■ **WHAT YOU HAVE TO DO**:
Could you write out the listing below exactly as it stands, leaving out the pictures?

------ DATA FOR REVIEW

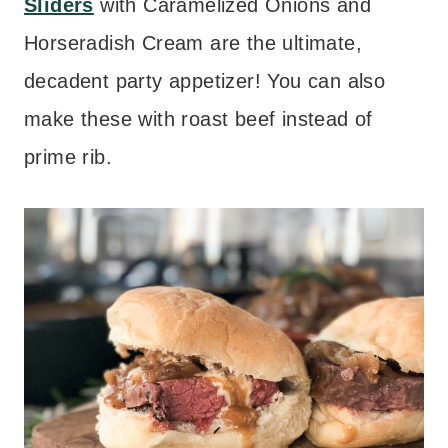
Sliders
with Caramelized Onions and
Horseradish Cream are the ultimate,
decadent party appetizer! You can also
make these with roast beef instead of
prime rib.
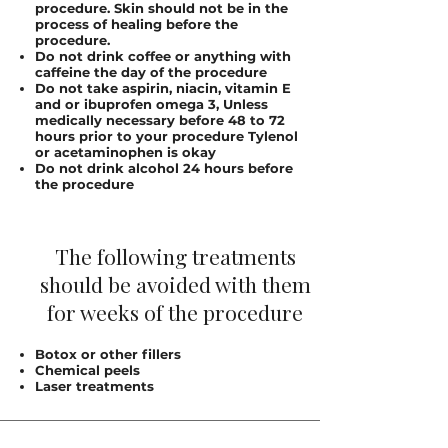
procedure. Skin should not be in the
process of healing before the
procedure.
Do not drink coffee or anything with
caffeine the day of the procedure
Do not take aspirin, niacin, vitamin E
and or ibuprofen omega 3, Unless
medically necessary before 48 to 72
hours prior to your procedure Tylenol
or acetaminophen is okay
Do not drink alcohol 24 hours before
the procedure
The following treatments
should be avoided with them
for weeks of the procedure
Botox or other fillers
Chemical peels
Laser treatments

------------

■ **ANSWER SECTION**:
Sliders
with Caramelized Onions and
Horseradish Cream are the ultimate,
decadent party appetizer! You can also
make these with roast beef instead of
prime rib.
procedure. Skin should not be in the
process of healing before the
procedure.
Do not drink coffee or anything with
caffeine the day of the procedure
Do not take aspirin, niacin, vitamin E
and or ibuprofen omega 3, Unless
medically necessary before 48 to 72
hours prior to your procedure Tylenol
or acetaminophen is okay
Do not drink alcohol 24 hours before
the procedure
The following treatments
should be avoided with them
for weeks of the procedure
Botox or other fillers
Chemical peels
Laser treatments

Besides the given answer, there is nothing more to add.